Wake Up Dead Man (English)
Director: Rian Johnson
Cast: Daniel Craig, Josh O’Connor, Glenn Close, Josh Brolin, Mila Kunis, Jeremy Renner
Runtime: 144 minutes
Storyline: A priest is murdered during Good Friday service, and the famous Benoit Blanc has to find out who among the many suspects is guilty
Two Johnson regulars are also part of the cast — Noah Segan plays a bar owner from whose bar the murder weapon might have come, and Joseph Gordon-Levitt is a baseball announcer.
If the cast is one of the reasons to take lusty bites out of this Rian Johnson offering, the setting, a neo-gothic church in New York, is another. Then there is the writing, with wonderful dialogue including a person being “a few beads short of a full rosary,” someone being dismissed as an “opportunistic poetaster” (Ben Jonson, respect) or Blanc modestly proclaiming himself a “proud heretic,” “incapable of not solving a case.”
Written by Rian Johnson, Wake Up Dead Man follows the conventions of a closed-door mystery, putting its inspiration front and centre by listing out the books that inspired the murder, including Edgar Allan Poe’s The Murders in the Rue Morgue, Dorothy L Sayers’ Whose Body?, John Dickson Carr’s The Hollow Man and two Agatha Christie classics, The Murder of Roger Ackroyd and The Murder at the Vicarage.

This image released by Netflix shows Josh O’Connor, left, and Daniel Craig in a scene from “Wake Up Dead Man: A Knives Out Mystery.”
| Photo Credit:
JOHN WILSON

The church, though dismissed as having more to do with “Disneyland than Notre Dame,” is beautiful, as are the wild, wet woodlands around the church.
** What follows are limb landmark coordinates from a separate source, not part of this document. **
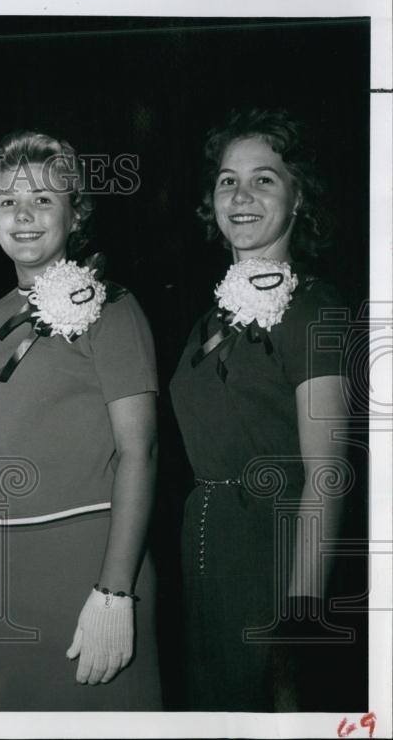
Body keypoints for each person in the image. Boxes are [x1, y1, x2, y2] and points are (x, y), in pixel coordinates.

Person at [0, 130, 162, 710]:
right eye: (7, 201)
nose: (23, 216)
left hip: (87, 566)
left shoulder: (113, 307)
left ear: (76, 215)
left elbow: (139, 453)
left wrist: (114, 591)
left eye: (44, 199)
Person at [169, 108, 353, 711]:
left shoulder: (315, 308)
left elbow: (326, 477)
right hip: (205, 560)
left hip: (273, 560)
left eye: (264, 179)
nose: (241, 195)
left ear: (299, 198)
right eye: (228, 180)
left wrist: (299, 620)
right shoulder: (206, 321)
The light — including the god-light coming through the stained glass windows and crowning the person who has seen the truth in a halo — is transcendental. Faith is an important motif running through the film, with several Road to Damascus moments.
Wake Up Dead Man might seem just that tad indulgent at least length-wise, but offers so many goodies in the form of plotting, dialogue, acting, setting and visuals, that Johnson is comprehensively forgiven. The game is most definitely afoot.